En conséquence, il s'était présenté chez Rivarol, avait insisté pour le voir, et avait obtenu de sa servante cette confidence qu'il était chez madame Lebrun, c'est-à-dire dans la maison à côté.
Tallien se présenta, trouva la porte de l'appartement ouverte, chercha vainement quelqu'un pour l'annoncer, entendit parler dans l'atelier, et usant du privilége qui commençait à mettre toutes les classes sur le même pied, il ouvrit la porte et entra.
Tallien, en homme d'esprit qu'il était, eut trois mouvements parfaitement distincts et parfaitement appréciables: le premier, pour madame Lebrun, mouvement de respect; le second pour madame de Fontenay, mouvement d'admiration; le troisième, pour Rivarol, mouvement de condescendance envers l'homme d'esprit et de réputation.

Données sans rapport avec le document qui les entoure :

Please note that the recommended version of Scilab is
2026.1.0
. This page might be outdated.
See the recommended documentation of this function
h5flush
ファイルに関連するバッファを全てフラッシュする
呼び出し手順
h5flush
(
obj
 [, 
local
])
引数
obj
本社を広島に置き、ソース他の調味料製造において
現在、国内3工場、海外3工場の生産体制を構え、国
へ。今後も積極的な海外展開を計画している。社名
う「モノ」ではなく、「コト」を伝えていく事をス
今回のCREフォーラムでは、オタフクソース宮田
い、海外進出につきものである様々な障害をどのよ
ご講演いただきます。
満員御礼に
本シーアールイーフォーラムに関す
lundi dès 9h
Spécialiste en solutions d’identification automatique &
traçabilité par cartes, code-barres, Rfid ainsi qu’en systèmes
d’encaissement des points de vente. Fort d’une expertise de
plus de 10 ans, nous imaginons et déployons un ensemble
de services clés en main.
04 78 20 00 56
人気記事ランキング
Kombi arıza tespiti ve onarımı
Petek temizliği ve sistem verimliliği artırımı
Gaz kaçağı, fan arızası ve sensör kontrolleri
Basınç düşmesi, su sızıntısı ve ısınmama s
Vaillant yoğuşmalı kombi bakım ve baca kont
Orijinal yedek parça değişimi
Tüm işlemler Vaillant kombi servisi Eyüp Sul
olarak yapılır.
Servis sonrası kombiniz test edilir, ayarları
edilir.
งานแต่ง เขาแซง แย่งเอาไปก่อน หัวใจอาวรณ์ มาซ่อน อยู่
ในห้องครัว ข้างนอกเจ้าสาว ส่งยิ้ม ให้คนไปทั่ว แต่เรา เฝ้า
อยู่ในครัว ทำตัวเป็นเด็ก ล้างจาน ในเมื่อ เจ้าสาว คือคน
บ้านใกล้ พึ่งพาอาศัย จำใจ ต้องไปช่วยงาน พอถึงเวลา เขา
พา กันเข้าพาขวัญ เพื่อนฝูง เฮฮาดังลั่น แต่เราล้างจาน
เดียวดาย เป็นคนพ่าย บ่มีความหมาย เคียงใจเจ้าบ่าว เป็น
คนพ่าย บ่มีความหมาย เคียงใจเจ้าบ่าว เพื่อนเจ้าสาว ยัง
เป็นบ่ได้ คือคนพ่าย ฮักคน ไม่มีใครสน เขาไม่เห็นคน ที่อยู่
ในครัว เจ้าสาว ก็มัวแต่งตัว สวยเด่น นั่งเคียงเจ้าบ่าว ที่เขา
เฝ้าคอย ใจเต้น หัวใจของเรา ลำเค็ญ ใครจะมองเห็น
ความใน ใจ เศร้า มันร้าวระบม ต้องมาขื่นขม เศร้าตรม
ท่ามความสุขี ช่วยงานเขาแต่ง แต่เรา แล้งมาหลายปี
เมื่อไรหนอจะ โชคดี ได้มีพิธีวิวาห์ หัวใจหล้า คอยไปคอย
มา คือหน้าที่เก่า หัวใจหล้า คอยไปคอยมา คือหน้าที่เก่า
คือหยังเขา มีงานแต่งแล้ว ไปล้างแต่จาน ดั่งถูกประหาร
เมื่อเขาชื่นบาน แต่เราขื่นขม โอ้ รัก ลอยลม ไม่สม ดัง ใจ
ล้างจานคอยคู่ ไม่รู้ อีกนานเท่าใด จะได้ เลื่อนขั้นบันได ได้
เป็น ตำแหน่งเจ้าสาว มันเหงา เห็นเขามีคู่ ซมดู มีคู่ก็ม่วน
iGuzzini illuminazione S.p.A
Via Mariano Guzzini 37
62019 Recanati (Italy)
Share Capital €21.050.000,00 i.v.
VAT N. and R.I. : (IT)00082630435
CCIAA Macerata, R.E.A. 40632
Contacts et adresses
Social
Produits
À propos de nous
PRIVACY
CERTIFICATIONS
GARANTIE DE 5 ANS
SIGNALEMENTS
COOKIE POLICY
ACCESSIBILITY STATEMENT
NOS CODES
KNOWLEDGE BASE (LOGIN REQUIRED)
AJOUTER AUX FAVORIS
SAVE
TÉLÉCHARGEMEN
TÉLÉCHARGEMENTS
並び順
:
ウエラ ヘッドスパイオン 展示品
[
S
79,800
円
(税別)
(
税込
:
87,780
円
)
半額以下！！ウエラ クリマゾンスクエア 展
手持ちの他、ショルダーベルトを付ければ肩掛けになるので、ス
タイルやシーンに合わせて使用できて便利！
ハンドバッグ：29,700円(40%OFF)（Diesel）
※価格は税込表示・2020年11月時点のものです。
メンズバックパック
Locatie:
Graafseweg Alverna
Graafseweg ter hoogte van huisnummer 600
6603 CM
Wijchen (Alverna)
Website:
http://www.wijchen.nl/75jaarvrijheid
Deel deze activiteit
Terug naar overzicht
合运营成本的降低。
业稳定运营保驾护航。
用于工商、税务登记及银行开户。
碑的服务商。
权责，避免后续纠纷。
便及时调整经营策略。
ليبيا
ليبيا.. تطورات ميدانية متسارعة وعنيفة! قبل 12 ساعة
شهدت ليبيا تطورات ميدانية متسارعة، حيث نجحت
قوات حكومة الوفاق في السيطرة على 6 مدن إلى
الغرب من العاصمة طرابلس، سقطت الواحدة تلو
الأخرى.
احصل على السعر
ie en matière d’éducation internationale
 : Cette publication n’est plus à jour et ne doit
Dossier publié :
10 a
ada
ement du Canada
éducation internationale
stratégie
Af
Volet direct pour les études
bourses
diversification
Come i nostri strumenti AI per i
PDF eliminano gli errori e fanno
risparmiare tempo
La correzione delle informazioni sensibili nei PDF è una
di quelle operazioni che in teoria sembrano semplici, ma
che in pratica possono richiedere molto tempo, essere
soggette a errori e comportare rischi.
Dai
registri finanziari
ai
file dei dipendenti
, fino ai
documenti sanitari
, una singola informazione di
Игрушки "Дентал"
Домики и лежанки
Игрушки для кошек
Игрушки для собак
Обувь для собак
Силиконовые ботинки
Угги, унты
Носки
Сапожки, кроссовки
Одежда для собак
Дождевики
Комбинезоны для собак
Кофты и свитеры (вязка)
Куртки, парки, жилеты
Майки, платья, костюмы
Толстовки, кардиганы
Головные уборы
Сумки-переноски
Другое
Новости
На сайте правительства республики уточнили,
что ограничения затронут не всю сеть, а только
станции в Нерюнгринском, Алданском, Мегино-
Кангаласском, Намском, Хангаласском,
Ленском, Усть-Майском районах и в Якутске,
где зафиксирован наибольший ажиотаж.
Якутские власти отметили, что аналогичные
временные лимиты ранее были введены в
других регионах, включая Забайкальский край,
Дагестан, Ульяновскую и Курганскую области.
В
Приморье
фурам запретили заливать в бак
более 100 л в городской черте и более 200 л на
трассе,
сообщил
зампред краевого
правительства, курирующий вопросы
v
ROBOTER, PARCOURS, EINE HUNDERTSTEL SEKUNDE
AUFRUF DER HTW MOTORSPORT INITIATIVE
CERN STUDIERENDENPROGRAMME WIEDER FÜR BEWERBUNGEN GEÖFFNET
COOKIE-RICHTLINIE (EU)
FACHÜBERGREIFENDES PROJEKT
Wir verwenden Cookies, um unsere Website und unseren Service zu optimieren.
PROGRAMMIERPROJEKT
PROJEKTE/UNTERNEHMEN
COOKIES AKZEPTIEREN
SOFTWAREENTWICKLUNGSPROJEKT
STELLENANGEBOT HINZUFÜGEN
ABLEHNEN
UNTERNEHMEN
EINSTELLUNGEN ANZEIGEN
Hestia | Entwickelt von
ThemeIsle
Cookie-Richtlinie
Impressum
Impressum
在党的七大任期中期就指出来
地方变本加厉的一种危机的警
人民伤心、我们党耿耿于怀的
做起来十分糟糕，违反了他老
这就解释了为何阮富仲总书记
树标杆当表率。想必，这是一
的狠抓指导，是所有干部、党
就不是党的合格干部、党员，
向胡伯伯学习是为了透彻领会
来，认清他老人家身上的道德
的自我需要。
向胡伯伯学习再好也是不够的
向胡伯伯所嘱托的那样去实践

Puis se tournant vers madame Lebrun avec beaucoup d'aisance et de grâce:
—Madame, lui dit-il, j'ai un avis fort pressé à demander sur un de ses ouvrages à M. de Rivarol... M. de Rivarol est fort difficile à trouver chez lui. On m'a renvoyé chez vous, et je me suis hasardé, autant par le désir de connaître un peintre célèbre que par le besoin de trouver M. Rivarol, je me suis hasardé à commettre cette indiscrétion.
Tallien avait vingt ans à peine à cette époque; lui aussi, comme Terezia, était dans toute la fleur de la jeunesse et de la beauté; de longs cheveux noirs, bouclés naturellement et se séparant sur le front, encadraient un visage éclairé par des yeux magnifiques, où brillait le germe de toutes les ambitions.
Madame Lebrun, admiratrice du beau, comme nous l'avons dit, salua Tallien, et, étendant la main vers Rivarol:
—Faites comme chez vous, dit-elle, voici celui que vous cherchez.
Rivarol, un peu blessé du procès fait à son écriture, voulut traiter Tallien en petit prote d'imprimerie. Mais Tallien, très-fort sur le latin et sur le grec, releva avec beaucoup d'esprit deux fautes faites par M. de Rivarol, l'une dans la langue de Cicéron, l'autre dans celle de Démosthènes. Rivarol, qui avait cru faire rire aux dépens de Tallien, comprit que Tallien venait de faire rire aux siens et se tut.